Frameworks such as the Sustainable Development Goals are a good start to setting out how we can contribute to creating a better world for all.

Any set of core social expectations should recognise that corporate responsibility is an integral part of everything we do as a business, not just an add-on. This is also something that many consumers want to see – that a business is about people and the planet, as well as profit.

Ultimately any common set of core expectations must be about togetherness – companies working together to increase our social impact. For example, Avon’s recent Isolated Not Alone campaign to raise awareness of the increase in domestic violence during the pandemic brought together the whole Natura &Co group – Natura, The Body Shop and Aesop as well as Avon. We could increase our reach and impact through promoting the campaign in our different networks. Together we can do more!


I think the lens you use to choose the expectations is crucial and it needs to be able to take into account the total value that a company adds to the world (more than just financial) and that it should also capture/articulate their intent to be a good/better player in their value chains and geographies. To this end I think the SDGs are the most useful as a framework - they cut across all levels of business and are paired to the world’s needs, especially the social elements. Then, using the Stockholm Resilience Institute’s categorisation of the SDGs, we can see that biospheric SDGs are the base upon which economic and social SDGs are built on.


Our view is that respect for human rights is critical to achieving the SDGs. Companies are uses to taking a whole picture approach for the “planet part” of Sustainable Development. They know that when they reduce their environmental footprint – the negative impacts on the environment – they make a positive contribution to preserving our planet and everything that depends on it. Many companies also find additional opportunities to make contributions by providing “green” products, services and investments that support progress in our world.

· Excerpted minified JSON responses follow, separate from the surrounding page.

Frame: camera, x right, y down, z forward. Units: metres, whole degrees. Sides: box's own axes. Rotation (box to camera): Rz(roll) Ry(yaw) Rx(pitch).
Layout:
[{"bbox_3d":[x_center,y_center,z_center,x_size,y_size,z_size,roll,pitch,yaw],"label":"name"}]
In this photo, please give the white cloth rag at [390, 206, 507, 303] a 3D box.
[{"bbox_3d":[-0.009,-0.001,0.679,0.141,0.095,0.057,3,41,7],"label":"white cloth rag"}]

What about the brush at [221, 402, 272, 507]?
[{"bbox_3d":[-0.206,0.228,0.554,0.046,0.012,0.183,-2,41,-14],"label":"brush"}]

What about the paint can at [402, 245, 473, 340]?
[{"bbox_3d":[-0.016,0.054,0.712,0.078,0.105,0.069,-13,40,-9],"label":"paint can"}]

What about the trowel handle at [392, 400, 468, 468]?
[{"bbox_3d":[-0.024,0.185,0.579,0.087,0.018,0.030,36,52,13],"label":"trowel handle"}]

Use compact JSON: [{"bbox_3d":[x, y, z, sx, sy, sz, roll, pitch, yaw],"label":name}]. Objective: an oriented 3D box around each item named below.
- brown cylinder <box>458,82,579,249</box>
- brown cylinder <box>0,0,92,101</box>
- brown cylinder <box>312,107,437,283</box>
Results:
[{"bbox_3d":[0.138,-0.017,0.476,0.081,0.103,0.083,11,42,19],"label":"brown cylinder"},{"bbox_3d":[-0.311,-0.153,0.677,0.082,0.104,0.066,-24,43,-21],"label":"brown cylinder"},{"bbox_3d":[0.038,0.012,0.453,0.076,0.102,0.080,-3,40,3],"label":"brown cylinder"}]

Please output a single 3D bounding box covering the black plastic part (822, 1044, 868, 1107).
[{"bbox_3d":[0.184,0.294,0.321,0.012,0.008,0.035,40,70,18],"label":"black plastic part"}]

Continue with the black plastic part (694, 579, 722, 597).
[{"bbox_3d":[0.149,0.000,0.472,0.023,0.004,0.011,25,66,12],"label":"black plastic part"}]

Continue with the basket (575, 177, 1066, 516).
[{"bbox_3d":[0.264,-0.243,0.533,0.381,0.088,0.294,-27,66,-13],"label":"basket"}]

But when it comes to the “People Parts” we seem to cast aside this logic. Business leaders interested in contributing to the SDGs often jump straight to innovations that can both make money and contribute to society. While it is important that they do so, they often miss something critical: they forget to think about risks to people connected to their business. This is the message behind Shift’s work on Human Rights and Sustainable Development and a set of case studies we published with the WBCSD to demonstrate what we mean: The Human Rights Opportunity.


Fully agree @Leonora. I think that each company should find a way to deliver social impact that is unique, meaningful and authentically connected to the company’s purpose. Otherwise, there is a risk that the social/environmental activities are executed as passive compliance instead of being something integral to the organization.

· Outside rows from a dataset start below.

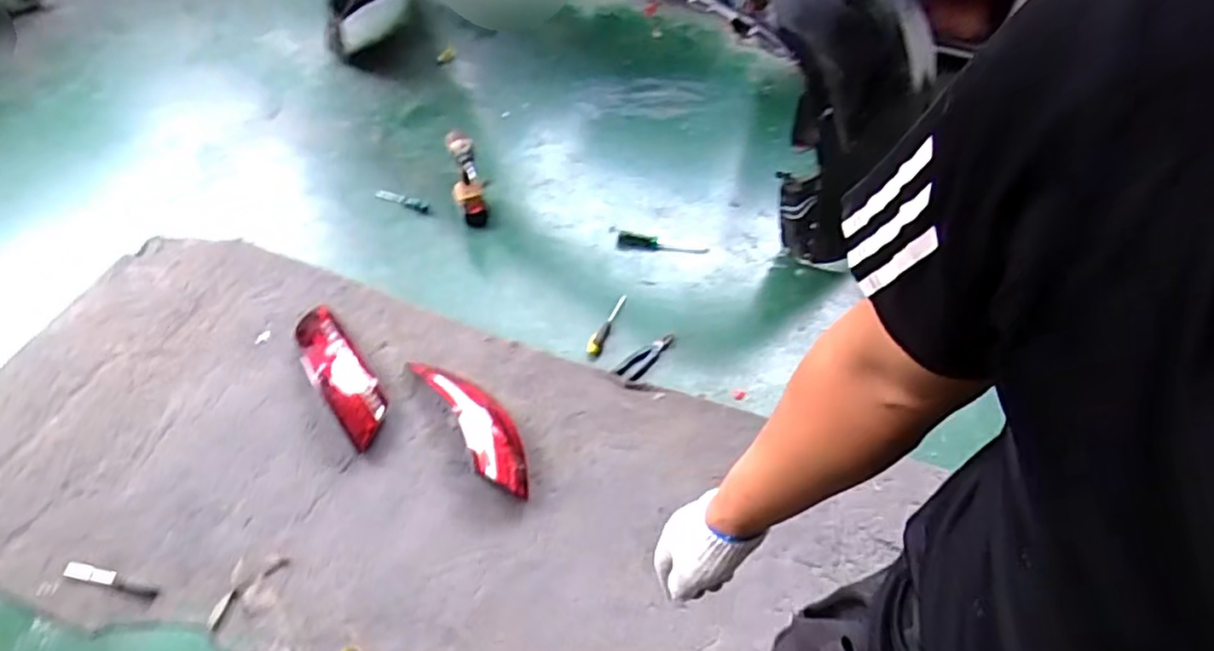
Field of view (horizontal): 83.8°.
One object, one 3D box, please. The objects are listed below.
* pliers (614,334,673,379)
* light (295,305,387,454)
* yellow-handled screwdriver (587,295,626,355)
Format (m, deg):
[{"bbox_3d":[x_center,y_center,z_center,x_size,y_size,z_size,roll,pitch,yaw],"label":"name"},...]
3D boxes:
[{"bbox_3d":[0.104,0.081,1.762,0.056,0.019,0.184,40,61,23],"label":"pliers"},{"bbox_3d":[-0.660,0.096,1.650,0.130,0.085,0.460,-31,62,-21],"label":"light"},{"bbox_3d":[-0.001,-0.011,1.818,0.036,0.046,0.219,22,59,11],"label":"yellow-handled screwdriver"}]

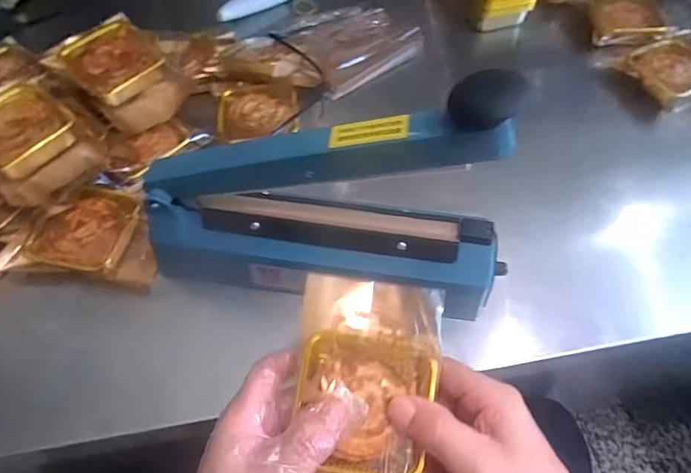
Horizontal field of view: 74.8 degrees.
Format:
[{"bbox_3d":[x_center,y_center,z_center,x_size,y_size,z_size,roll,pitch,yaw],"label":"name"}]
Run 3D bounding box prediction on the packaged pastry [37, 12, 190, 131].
[{"bbox_3d":[-0.248,-0.174,0.507,0.100,0.060,0.135,-40,66,-22],"label":"packaged pastry"}]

I think companies need to ensure that they are clear and concise about where they “make a difference to the world”. It doesn’t have to be about lofty goals, or PhD-worthy treatises in how they hit the SDG’s but a simple clear statement about what they do to make a difference (and therefore why they merit their existence!)

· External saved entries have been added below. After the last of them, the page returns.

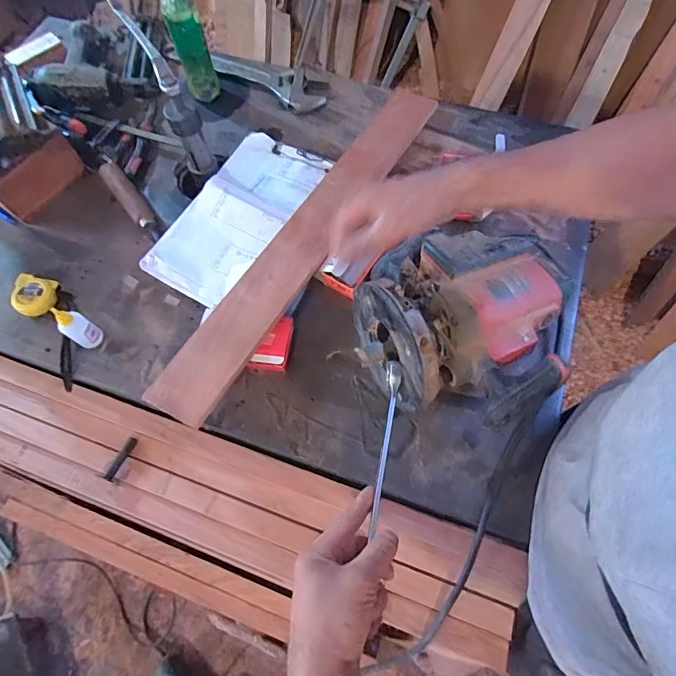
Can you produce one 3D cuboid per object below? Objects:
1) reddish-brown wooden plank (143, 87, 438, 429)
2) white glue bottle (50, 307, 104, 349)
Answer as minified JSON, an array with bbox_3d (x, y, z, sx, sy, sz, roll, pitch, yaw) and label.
[{"bbox_3d":[-0.038,-0.165,0.660,0.086,0.022,0.662,27,69,14],"label":"reddish-brown wooden plank"},{"bbox_3d":[-0.345,-0.015,0.586,0.024,0.084,0.034,27,69,14],"label":"white glue bottle"}]

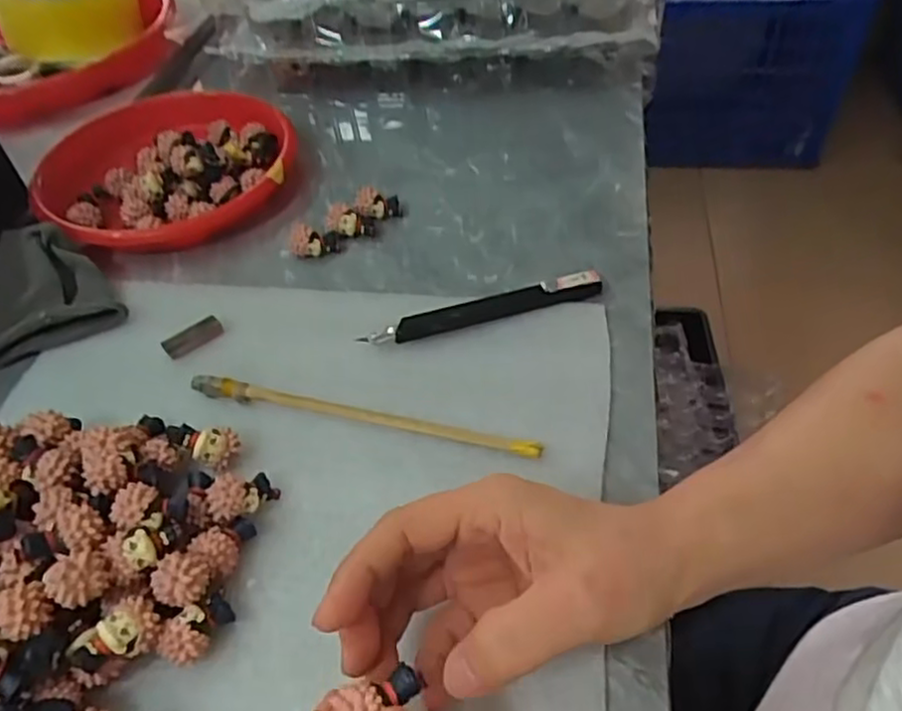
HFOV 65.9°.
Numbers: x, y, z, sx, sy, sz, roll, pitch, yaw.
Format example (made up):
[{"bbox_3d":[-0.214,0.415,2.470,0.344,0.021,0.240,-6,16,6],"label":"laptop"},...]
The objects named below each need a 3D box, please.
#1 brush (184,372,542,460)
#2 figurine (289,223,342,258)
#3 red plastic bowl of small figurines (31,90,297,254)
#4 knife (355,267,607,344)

Given that this is a fast changing, arguably converging space, any views on the best definition and or framework for defining social benefits? Such as wellbeing, inequality, flourishing, human rights etc and should we all be usting UN Guiding Principles on Business and Human Rights (UNGPs) or Social and Human Capital Protocol or something else?


At GRI, we launched the revision of our Human Rights Standards and Universal Standards to increase alignment with the UN Guiding Principles on Business and Human Rights, and the OECD’s guidelines and tools on responsible business conduct. We also realized that human rights topics are often overlooked by companies which is why it needs to be stressed.